午後3時過ぎ、街をすこし高く見下ろせる駅で電車を待つ。
反対側のホームには急行電車が風を横切り、通り過ぎる。
この駅は普通電車しか停まらない。
土曜日の1日、夕方より早く帰る同級生の姿をこのホームで見かけないのは、すこしだけ学校を出る時間が遅かったせいだろう。周りには早めに仕事を終えたスーツ姿のサラリーマンや異性を意識した巻き髪でミニスカートの女子大生がいる。
赤煉瓦色の電車がやってくる。扉が開く。
緑色のシートが一席分あいていた。「置き勉」をできない生真面目な生徒のわたしは、あらゆる科目のノートや教科書が詰まった鞄をそっと地面に置く。制服のフレアスカートが隣の人にかぶさらないよう、両手で太ももの両脇に手を添えてきゅっとコンパクトに、ふわりとすわる。
この車両で同級生はいない。だから深緑のリボンと紺色のセーラー服を着た女子高生はこの空間のなかでたったひとり。ほかにも女子高生はいる、しかしセーラー服はわたしだけだ。ブレザー制服の多い時代で、たったひとり可愛さの代名詞を身にまとった唯一無二である、その特別感にひたる。
16歳。
大人のようになりたくて、それでいて大人でない年齢。
ぼんやり考えるうちに、ひとつ隣の駅についた。
男子高校生が乗ってくる。ななめ向かいに開いたシートに座るべく、得体の知れない大きな黒いナイロン製の汚れた鞄をどすんと地面に置く。丸刈り頭の小顔の高校生、顔はまだ幼い。
あまり顔をじっと見つめすぎるのも失礼だと思い、視線をはずす。
「他学校のあなたに興味はありません」という意思表明である。
実際にそれほど関心があるわけでもないので、次のエンターテインメントを探す。携帯電話を見る。

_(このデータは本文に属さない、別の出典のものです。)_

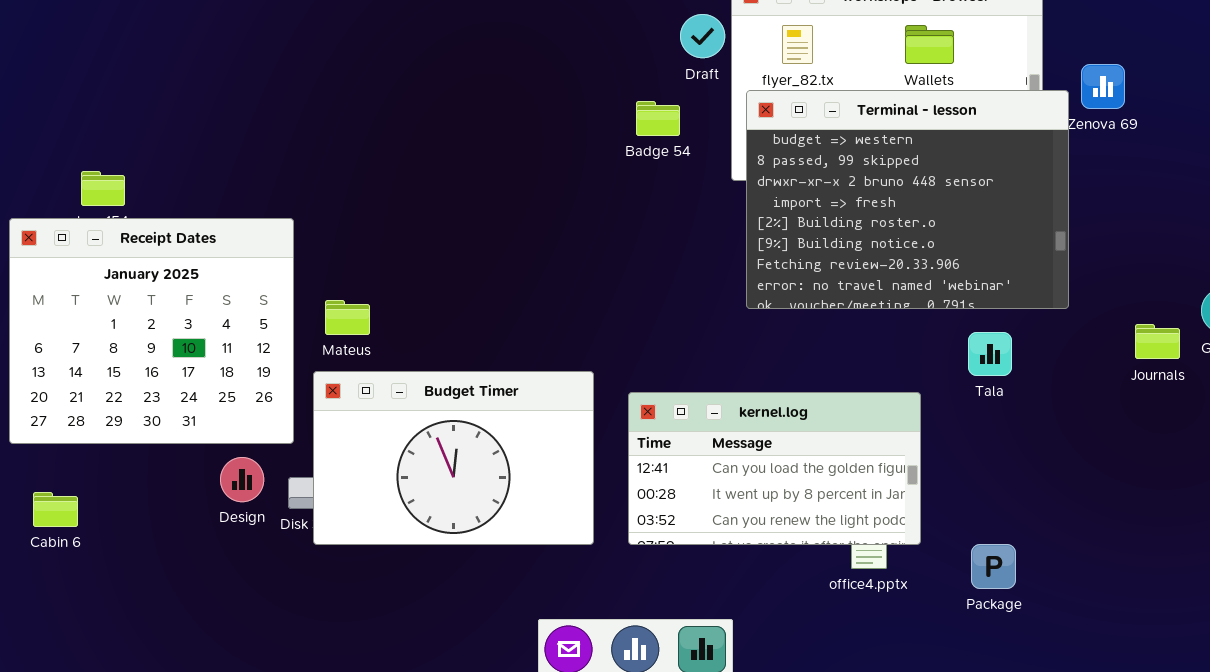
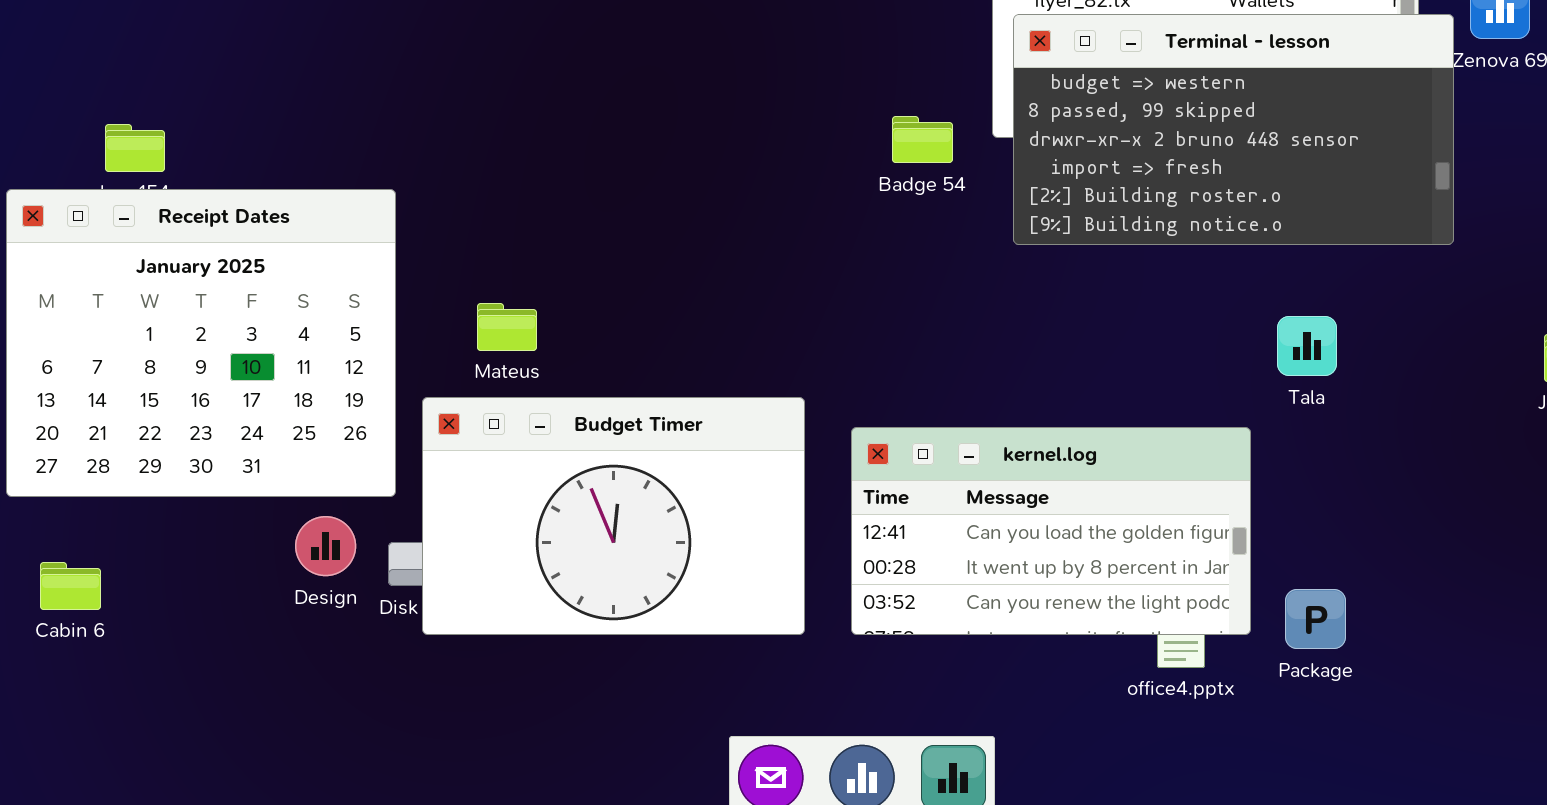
Terminal - lesson: [746,90,1069,309] -> [1013,14,1454,245], resized
Badge 54: [636,101,680,136] -> [892,116,953,163], moved
Mateus: [325,300,370,335] -> [477,303,537,351], moved
Tala: [968,332,1012,376] -> [1277,316,1337,376], moved
Package: [971,544,1016,589] -> [1285,589,1346,649], moved

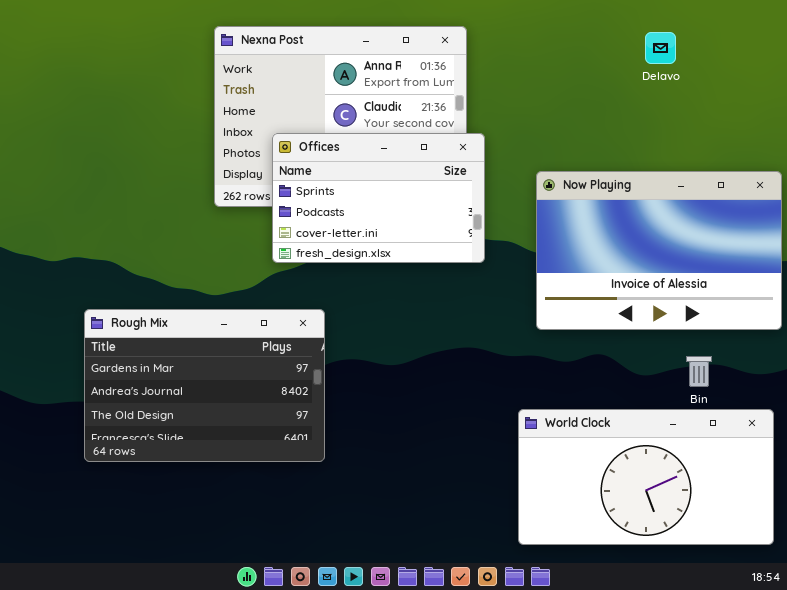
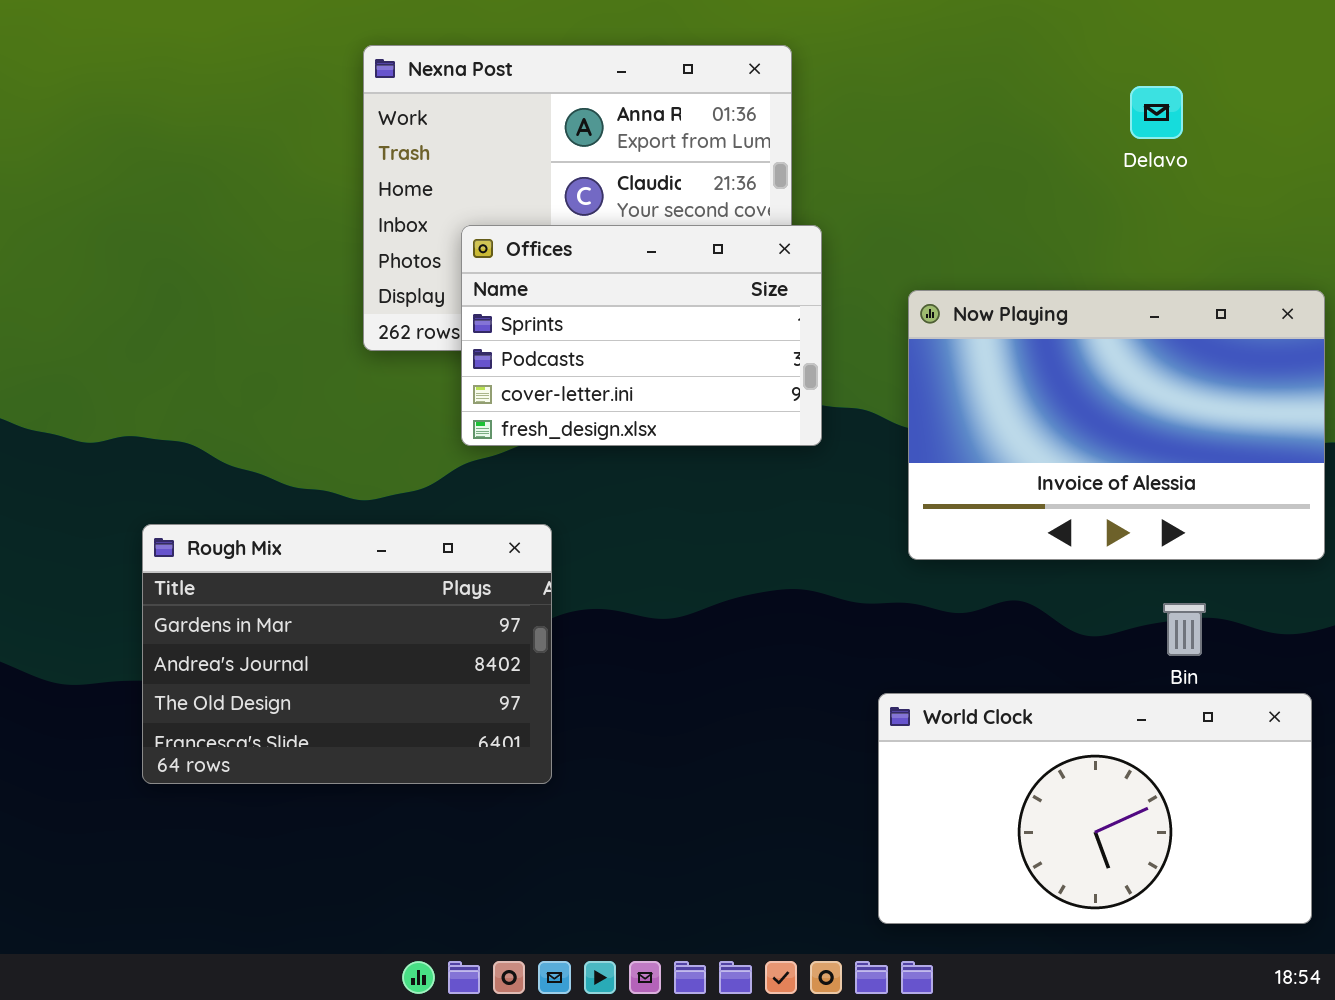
Delavo: [645,32,676,64] -> [1130,86,1183,139], moved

すると向こうがわたしを見始める。隣駅にある女子校の生徒なんだな、と気づく。そして彼も折りたたみ式の携帯電話を開き、ぼんやりとどこかインターネットの彼方へ向かう。何か右手で文字を打っている。母親に「今から帰る」とメールを打っているのか、それとも友人に待ち合わせの連絡事項を送ったのか、気になる女の子へメッセージを送ろうとしているのか、そんなことはわからない。
学校帰りの数分の、鈍行列車のゆるやかな時間。
悠久であるかのように、頭にこびりつく光景。
彼とわたし、ふたりの年齢はそう違わない。たかが1歳2歳の差異。もし友人関係だったら。恋人関係だったら、車両で落ち合って笑顔を交わしていただろうか。今日も授業が面倒だったね、これから街で何を食べようなんて話していただろうか。想像するのはそう難しいことではない。
でもわたしたちは、お互いを知らない。
知り合いでもないし友人でもない。同じ時代に生きているくせに、この先ふたたび出会うことだってないのかもしれない。でも今この目の前にいてお互い同じ車両に乗っている。
何もわからず、迷いながらそれでも感受性だけは取りこぼすことのないよう必死で生きていた高校時代。

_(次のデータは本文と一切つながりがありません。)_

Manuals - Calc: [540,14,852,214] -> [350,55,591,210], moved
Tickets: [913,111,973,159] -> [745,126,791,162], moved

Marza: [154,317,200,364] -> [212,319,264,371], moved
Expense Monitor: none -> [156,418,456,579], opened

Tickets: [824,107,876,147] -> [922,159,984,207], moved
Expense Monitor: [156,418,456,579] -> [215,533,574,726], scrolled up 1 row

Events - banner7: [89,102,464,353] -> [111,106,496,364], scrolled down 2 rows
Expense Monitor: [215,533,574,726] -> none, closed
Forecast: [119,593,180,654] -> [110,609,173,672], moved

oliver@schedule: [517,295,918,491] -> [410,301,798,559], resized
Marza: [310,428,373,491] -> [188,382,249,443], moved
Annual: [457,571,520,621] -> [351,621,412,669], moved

いつか再び彼と遭遇しても、きっとあの何月何日に電車に乗っていたなんてことは覚えていないだろう。儚さと偶然性。それでも数分の出来事が、何年も何十年経っても忘れられずにこびりつく。何十年も色褪せず、あの16歳の電車の帰り道を思い出す。
*
このnoteを読んで、ふと書き留めたくなった文章。
こうやって書いていると、数十年も前の過去にタイムスリップしたような気持ちになる。ありありと覚える景色は、どれだけの経験や出来事を積み重ねてもいつまでも色濃く、心にこびりついているのだろう。だから言葉に迷わない、その情景が目の前に浮かぶ。車窓から眺めた景色、学校の窓から見える空の色、なんてことのない授業の光景。
つくづく思うなあ。
書くことは過去にも未来にも存在しない世界にもどこにでも行ける、と。